- What needs to be done: Only the stretch of the listing below that runs from the line with "vfov_deg: 9.6" through the line with "focal_mm: 15.9" is to be printed, exactly and with both ends.

[Available data — start]

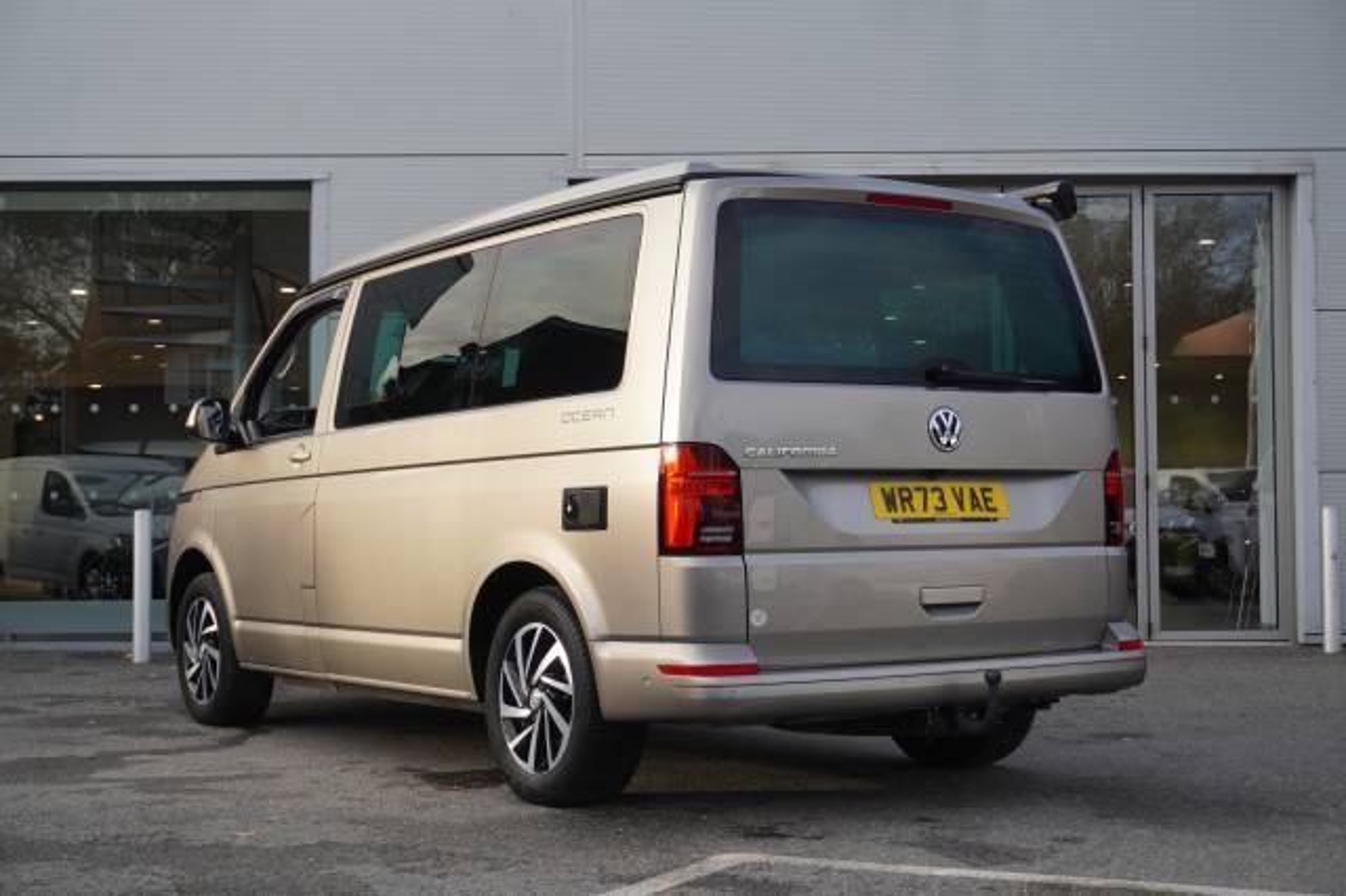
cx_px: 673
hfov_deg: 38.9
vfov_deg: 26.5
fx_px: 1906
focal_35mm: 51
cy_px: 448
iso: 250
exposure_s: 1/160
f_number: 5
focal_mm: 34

[Available data — finish]
[Available data — start]

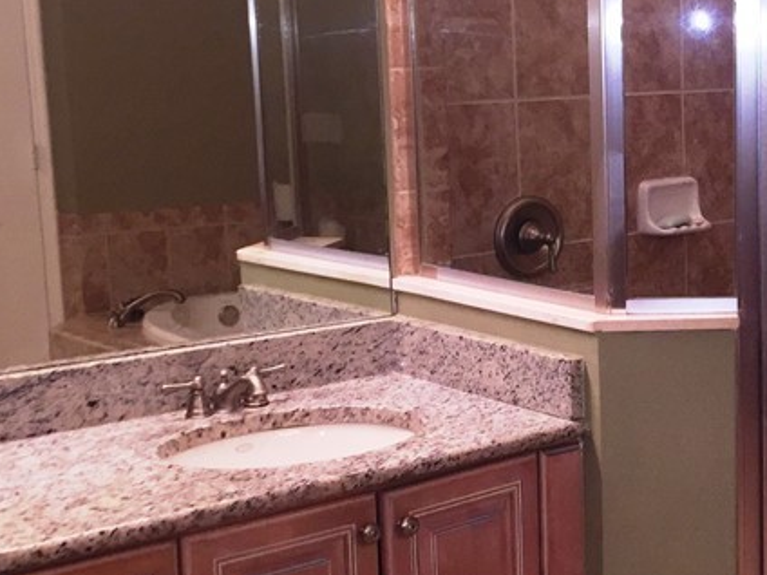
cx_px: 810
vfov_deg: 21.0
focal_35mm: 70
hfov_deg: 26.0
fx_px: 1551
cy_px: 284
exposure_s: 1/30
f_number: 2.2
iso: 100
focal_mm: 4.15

[Available data — finish]
[Available data — start]

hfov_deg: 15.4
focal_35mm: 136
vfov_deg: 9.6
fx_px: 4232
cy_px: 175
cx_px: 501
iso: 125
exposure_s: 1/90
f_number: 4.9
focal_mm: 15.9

[Available data — finish]

- Solution to the exercise:
vfov_deg: 9.6
fx_px: 4232
cy_px: 175
cx_px: 501
iso: 125
exposure_s: 1/90
f_number: 4.9
focal_mm: 15.9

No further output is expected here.